Where: I would like to travel to London, where my sister is living.
When: She was born in 1969, when the first astronauts landed on the moon.
Non-defining relative clauses provide additional information about somebody or something. They are not necessary in a clause in order for it to have a complete meaning.
Non-defining relative clauses always go between two commas when they are in the middle of the clause.
My mother, who is a teacher, lives in London.
If the non-defining relative clause is at the end of the clause, we put a comma before it.
I asked John, who said he wasn’t going to come to the party.
-Relative pronouns cannot be left out of non-defining relative clauses.
The television, which I bought yesterday, costs a lot of money.
The television, I bought yesterday, costs a lot of money.
In non-defining relative clauses which or who cannot be replaced by that.
The house, which used to be a museum, was built 1000 years ago.
The house, that used to be a museum, was built 1000 years ago.
Complete the sentences with a relative pronoun:
- I talked to the girl … car had broken down in front of the shop.
- Mr Richards, …is a taxi driver, lives on the corner.
- We often visit our aunt in Norwich … is in East Anglia.
- This is the girl … comes from Spain.
- That’s Peter, the boy … has just arrived at the airport.
- Thank you very much for your e-mail … was very interesting.
- The man … father is a professor, forgot his umbrella.
- The children, … shouted in the street, are not from our school.
- The car, … driver is a young man, is from Ireland.
- What did you do with the money … your mother lent you?
- Everybody was talking about the robbery … happened last week.
- We arrived at a nice beach, … we could swim and lie on the sun.
- Smithsfield is a small village … people live a quiet life.
- What is the name of the prison … Nelson Mandela stayed?
- Someone stole my money belt, … contained my wallet and all my documents.
- We visited the church … is in the middle of the square.
- La Albufera is a protected area of land … you can see a lot of interesting wildlife.
- They finally found the murderer, … was hiding in a small village.
- Yesterday I met John and Mary, … are my brother’s friends.
- Have you seen the new advertisement … was shown on TV last night?

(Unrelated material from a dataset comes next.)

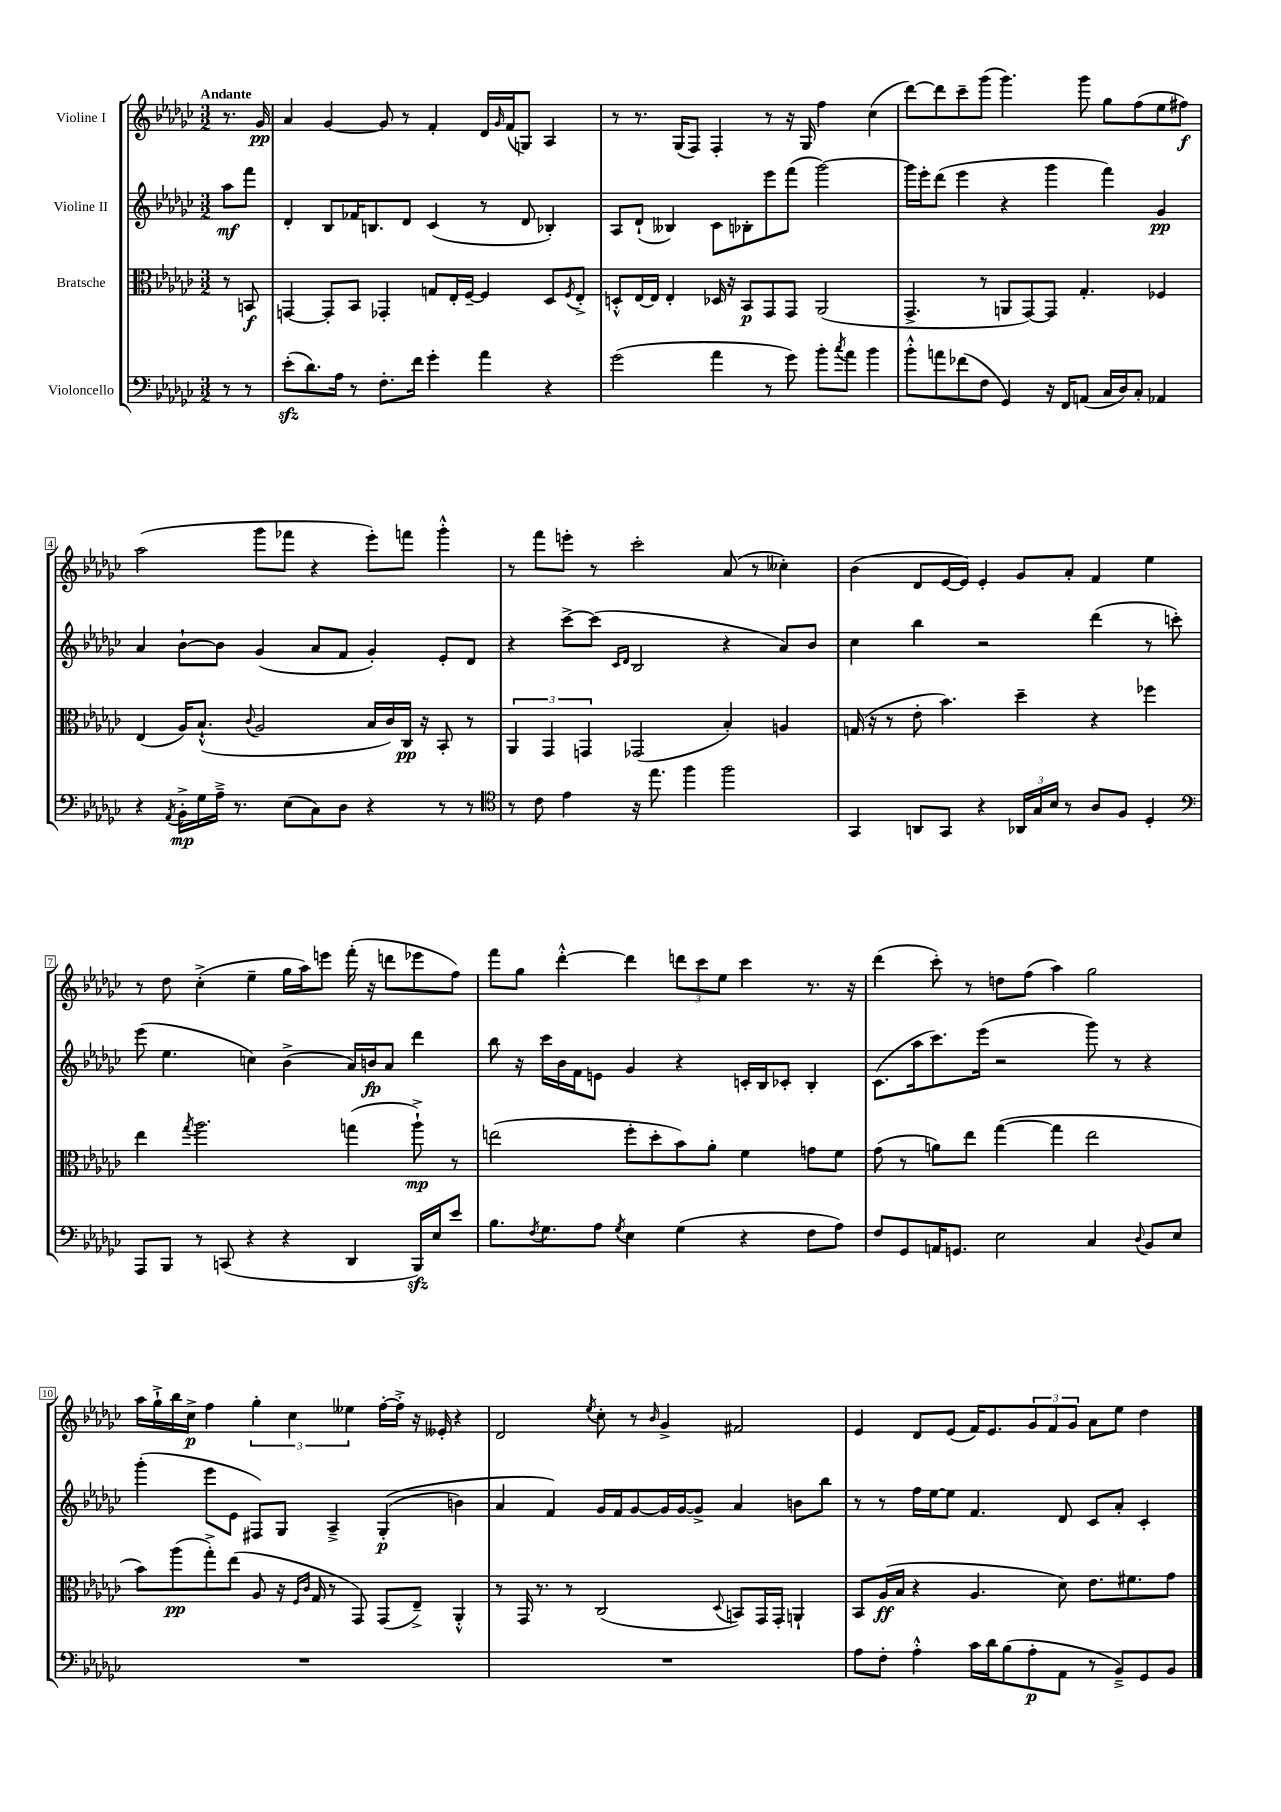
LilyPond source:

- The patient, … had a serious disease, was taken to hospital immediately.
- The police followed the criminals, … ran away through the back door.
- Ants are small insects … live in big groups.

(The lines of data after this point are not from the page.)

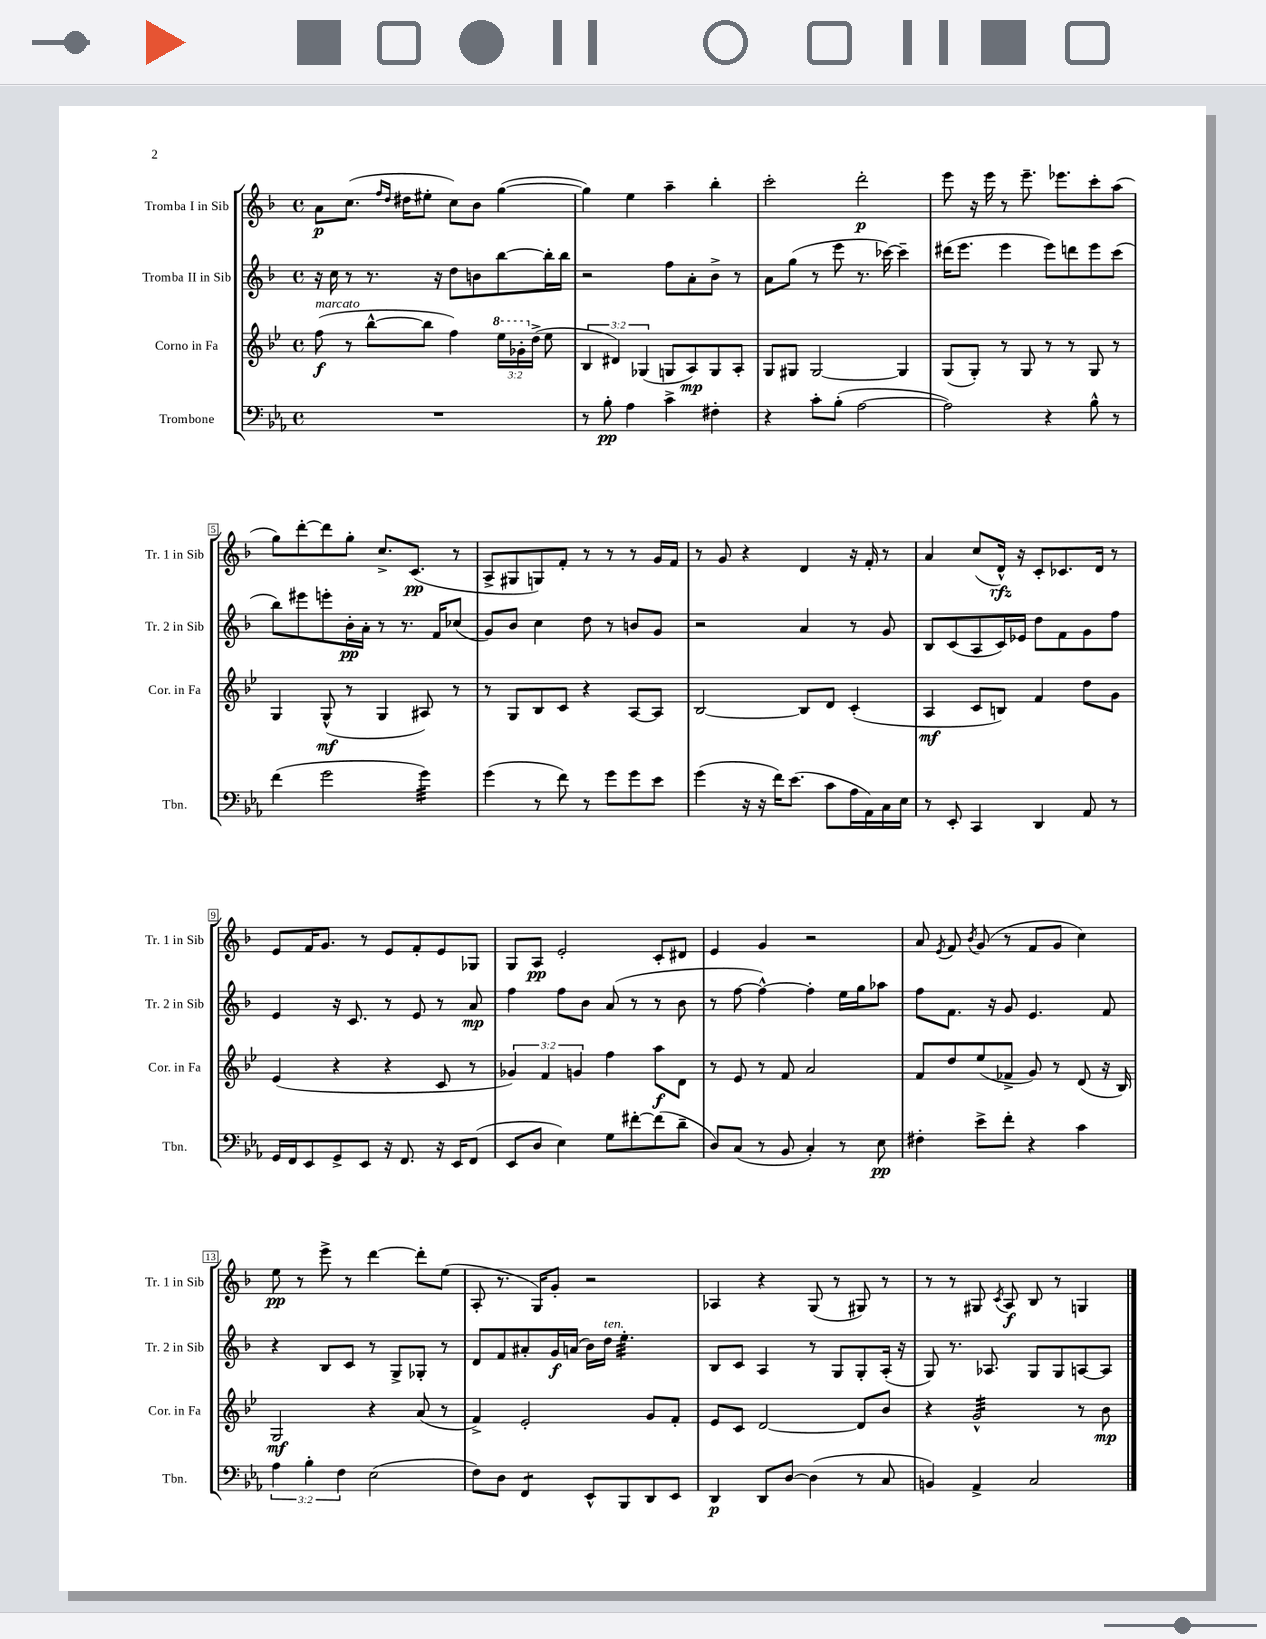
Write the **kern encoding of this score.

**kern	**kern	**kern	**kern
*staff4	*staff3	*staff2	*staff1
*clefF4	*clefG2	*clefG2	*clefG2
*k[b-e-a-]	*k[b-e-]	*k[b-]	*k[b-]
*M4/4	*M4/4	*M4/4	*M4/4
*met(c)	*met(c)	*met(c)	*met(c)
1r	(8ff\	16r	8a\L
.	.	16cc\	.
.	8r	8r	(8.cc\J
.	[8bb-^^\L	8.r	.
.	.	.	16qqff/LL
.	.	.	16qqdd/JJ
.	.	.	16dd#\LK
.	8bb-\]J	.	8ee#'\J
.	.	16r	.
.	4ff\)	8dd\L	8cc\L)
.	.	8b\	8b-\J
.	24eee-\LL	[8bb-\	([4gg\
.	24gg-'\	.	.
.	(24dd^\JJ	.	.
.	8ee-\	16bb-'\]L	.
.	.	16bb-\JJ	.
=	=	=	=
8r	6B-/	2r	4gg\])
8B-'\	.	.	.
.	6d#/)	.	.
4A-\	.	.	4ee\
.	(6G-/	.	.
4c^\	8G/L	8ff\L	4aa~\
.	8A/)	8a'\	.
4F#'\	8G/	8b-^\J	4bb-'\
.	8A'/J	8r	.
=	=	=	=
4r	8G/L	8a\L	2ccc'\
.	8G#/J	(8gg\J	.
8c'\L	[2G#/	8r	.
(8B-'\J	.	8eee\	.
[2A-\	.	8.r	2ddd'\
.	.	[16ccc-\)	.
.	4G#/]	4ccc-~\]	.
=	=	=	=
2A-\])	(8G/L	(16ddd#\LK	8eee\
.	.	8.eee\J	.
.	8G'/J)	.	16r
.	.	.	16eee\
.	8r	4eee\	8r
.	8G/	.	8.eee~\
4r	8r	8eee\L)	.
.	.	.	8.eee-\L
.	8r	8ddd\	.
8B-^^\	8G/	8eee\	8ccc'\
8r	8r	(8ccc\J	(8aa\J
=	=	=	=
(4f\	4G/	8bb-\L)	8gg\L)
.	.	8eee#\	[8ddd'\
2g\	(8G^^/	8eee'\	8ddd\]
.	8r	16b-'\L	8gg'\J
.	.	16a'\JJ	.
.	4G/	8r	8.cc^/L
.	.	8.r	.
.	.	.	(8.c/J
4g\)	8A#/)	.	.
.	.	16f/LK	.
.	8r	(8cc-/J	8r
=	=	=	=
(4g\	8r	8g/L)	8A^/L
.	8G/L	8b-/J	8G#/
8r	8B-/	4cc\	8G/)
8f\)	8c/J	.	8f'/J
8r	4r	8dd\	8r
8g\L	.	8r	8r
8g\	[8A/L	8b/L	8r
8e-\J	8A/]J	8g/J	16g/LL
.	.	.	16f/JJ
=	=	=	=
(4g\	[2B-/	2r	8r
.	.	.	8g/
16r	.	.	4r
16r	.	.	.
16f\LK)	.	.	.
(8.e-\J	.	.	.
.	8B-/]L	4a/	4d/
8c\L	8d/J	.	.
16A-\L	(4c'/	8r	16r
16AA-\)	.	.	16f'/
16C\	.	8g/	8r
16E-\JJ	.	.	.
=	=	=	=
8r	4A/	8B-/L	4a/
8EE-'/	.	(8c/	.
4CC/	8c/L	8A/	(8cc/L
.	8B/J)	16c/L)	16d^^/Jk)
.	.	16e-/JJ	16r
4DD/	4f/	8dd\L	8c'/L
.	.	8f\	8.c-/
8AA-/	8dd\L	8g\	.
.	.	.	16d/Jk
8r	8g\J	8ff\J	8r
=	=	=	=
16GG/LL	(4e-/	4e/	8e/L
16FF/J	.	.	.
8EE-/	.	.	16f/K
.	.	.	8.g/J
8GG^/	4r	16r	.
.	.	8.c/	.
8EE-/J	.	.	8r
16r	4r	8r	8e/L
8.FF/	.	.	.
.	.	8e/	8f'/
16r	8c/	8r	8e/
16EE-/LK	.	.	.
(8FF/J	8r	8a/	8G-/J
=	=	=	=
8EE-/L	6g-/)	4ff\	8G/L
8D/J	.	.	8A/J
.	6f/	.	.
4E-\)	.	8ff\L	2e'/
.	6g/	.	.
.	.	8b-\J	.
8G\L	4ff\	(8a/	.
[8f#'\	.	8r	.
(8f#\]	8aa\L	8r	8c'/L
8d~\J	8d\J	8b-\	8d#/J
=	=	=	=
8D/L)	8r	8r	4e/
(8C/J	8e-/	[8ff\	.
8r	8r	4ff^^\_)	4g/
8BB-/	8f/	.	.
4C'/)	2a/	4ff'\]	2r
8r	.	16ee\LL	.
.	.	16gg\J	.
8E-\	.	8aa-\J	.
=	=	=	=
4F#'\	8f/L	8ff\L	8a/
.	.	.	8qe/
.	8dd/	8.f\J	8f/
.	.	.	8qb-/
8e-^\L	(8ee-/	.	(8g/
.	.	16r	.
8f'\J	8f-^/J	8g/	8r
4r	8g/)	4.e/	8f/L
.	8r	.	8g/J
4c\	(8d/	.	4cc\)
.	16r	8f/	.
.	16B-/)	.	.
=	=	=	=
6A-\	2G/	4r	8ee\
.	.	.	8r
6B-'\	.	.	.
.	.	8B-/L	8eee^\
6F\	.	.	.
.	.	8c/J	8r
(2E-\	4r	8r	[4ddd\
.	.	8G^/L	.
.	(8a/	8G-'/J	8ddd'\]L
.	8r	8r	(8ee\J
=	=	=	=
8F\L)	4f^/)	8d/L	8A'/
8D\J	.	8f/	8.r
4FF/	2e-'/	8a#'/	.
.	.	.	16G/LK)
.	.	16g/L	8g'/J
.	.	(16a/JJ	.
8EE-^^/L	.	16b-\LL)	2r
.	.	16dd\JJ	.
8BBB-/	.	4.ee'\	.
8DD/	8g/L	.	.
8EE-/J	8f'/J	.	.
=	=	=	=
4DD/	8e-/L	8B-/L	4A-/
.	8c/J	8c/J	.
8DD/L	[2d/	4A/	4r
[8D/J	.	.	.
(4D\]	.	8r	(8G/
.	.	8G/L	8r
8r	8d/]L	8G'/	8G#/)
8C/	8b-/J	(16A'/Jk	8r
.	.	16r	.
=	=	=	=
4BB/)	4r	8G/)	8r
.	.	8.r	8r
4AA-^/	2g^^/	.	8G#/
.	.	8.A-/	.
.	.	.	8qc/
.	.	.	8A/
2C/	.	8G/L	8B-/
.	.	8G/	8r
.	8r	[8A/	4G/
.	8b-\	8A/]J	.
==	==	==	==
*-	*-	*-	*-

- We have lost the suitcase … we put all our presents.
- They found the weapon … was used in the crime.
- This dress is made of silk, … is a very expensive and delicate material.
- The security guard … was working that night didn’t see anything.
- The victim called the police, … arrested the criminal immediately.
- I know a person … can speak seven languages.
- We left our backpacks, … were very heavy, in the youth hostel.